Tone and style of narration
Karma presents a relevant topic in the typical humorous way of Khushwant Singh. Style of narration used by the author is third person which add to the beauty of the story.
In the story Karma i.e. fate the discomfiture (defeat) of the Anglicised Sir Mohan Lal is skilfully brought out .He is culturally enslaved by the British way of life; travels in first class; looks forward to talk with the English in the Oxford accent. Whereas his uneducated wife Lakshmi, who lives world apart, travels by interclass. Sir Mohan Lal occupies his first class reserve berth but too uncivilized British soldiers call him ‘nigger’ and throw him out of the compartment .The irony of the situation is skillfully presented and also the uncivilized way in which the British treated the Indians in pre-independent India. The title Karma is symbolical. It means you will get the fruits of yours deeds. The author ridicules the slavish imitation of English manners, which has led to snobbery in a class of people in our country.

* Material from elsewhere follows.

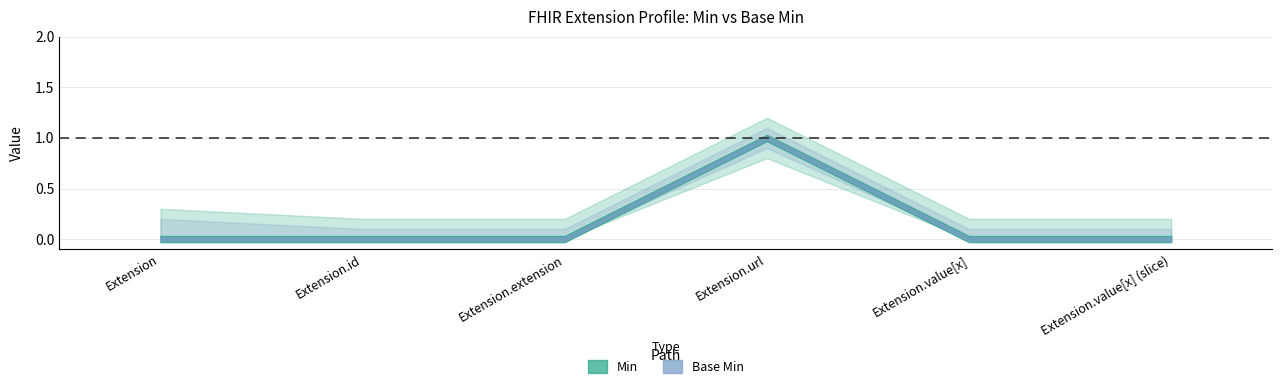

What position from the left is Extension.value[x]?

5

If he has his own vice, he has its correlative virtue. Every mind should be allowed to make its own statement in action, and its balance will appear. It may be true that moral-seekers are apt to find Khushwant Singh's "Karma" a little too predictable, even simplistic.(1) For them, Sir Mohan Lal's is just another story of pride that goes before a fall. In its widely understood sense, "karma" is "the sum total of the ethical consequences of a person's good and bad actions . . . that is held in Hinduism and Buddhism to determine his specific destiny in his next existence" ("Karma"). On this count, Lal's sin of pride is punished when two British soldiers throw him out of a first-class compartment. His wife's karma, it would seem, enables her to have a safe and comfortable journey in a ladies' compartment. The nemesis itself is part of [Lal's] "Karma," the unexpected turn of his fate and, is also the inevitable outcome of his actions and thoughts. The title "Karma" has thus a double meaning: the inevitable nemesis and also the ironical turn of the wheel of fate.

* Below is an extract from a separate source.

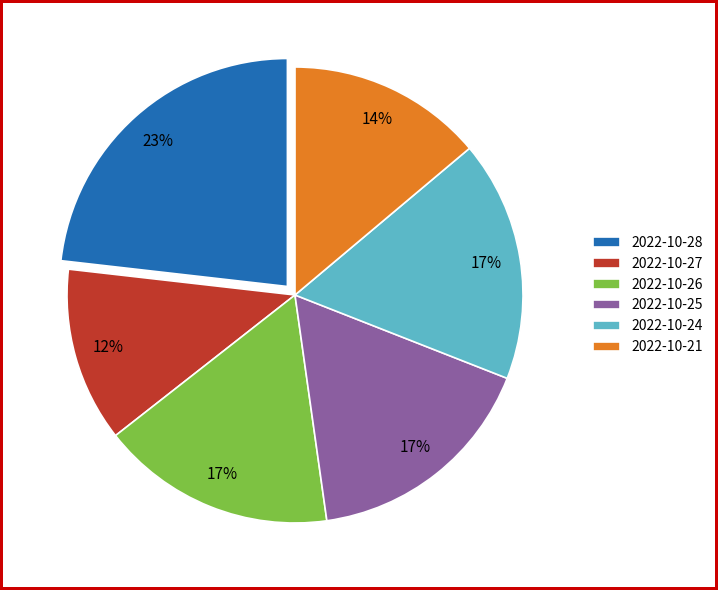

What percentage is the 2022-10-27 slice, to the nearest percent?

12%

Words such as "inevitable" and "fate" not only oversimplify but misconstrue the Law of Karma in Indian thought. Karma brings its own reward, which may not, after all, be particularly destructive or unhappy for the sufferer. For Mohan Lal is no mere victim of his karma; he is also its agent. His karma, like ours, implies both freedom and necessity.

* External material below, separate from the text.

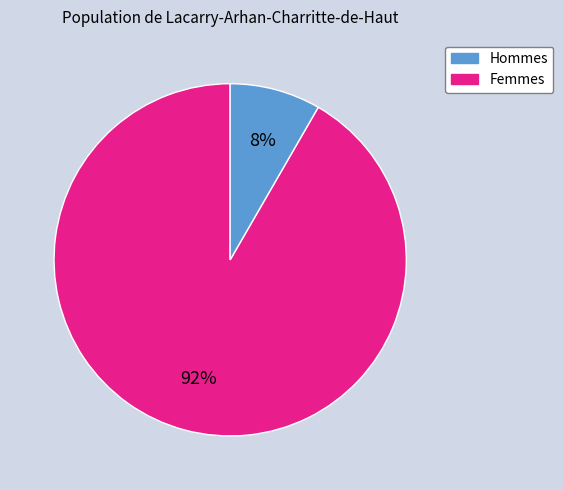

To the nearest percent, what is the average slice percentage?

50%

If Lal's karma counts for anything, it ought to bring him this realization, the first necessary step toward self-realization. His "education," in this sense, begins as two British soldiers confront him in the first-class compartment with rudeness and abuse. Bill and Jim now become his tutors in necessity, in his own land. They speak both English and Hindustani, the languages of Lal's past freedom and present necessity. And, for once, Jim speaks more than he knows when he switches codes for the benefit of this "native" before him: "Janta -- Reserved. Army -- Fauz . . . ". Literally, Janta would be, "Do you know/realize [what you are doing]?' Who else but a "Tommy" would dare ask Sir Mohan from Oxford whether he "knows"? But what do they know? The British soldiers, we are told, "knew better than to trust their inebriated ears”. Out go Lal's "possessions" and the pride that holds them all: his suitcase, thermos flask, briefcase, bedding, The Times, and, finally, himself Lal finds this "preposterous" , the original meaning of which he must have known even in his calamity. He is not likely to have realized, however, that his karma decides the order in divesting him of his possessions, the order, that is, of what should go before and what after. Bill and Jim, mere players in this karmic farce, pause again: "It did sound like English, but it was too much of the King's for them". The truth of it, or rather the pity of the truth of it all, as nearly always in Khushwant Singh, breaks past the discipline of irony.
Poor learner that he is, Lal protests in English. Was it, again, his "well-bred manners" that prevented him from giving it back to them in Hindustani? One can't tell. Sir Mohan's Oxford accent notwithstanding, karma has its way. As Lal lands miserably on the platform, his "feet . . . glued to the earth", and at a loss for words, his real education might well have begun and ended at once.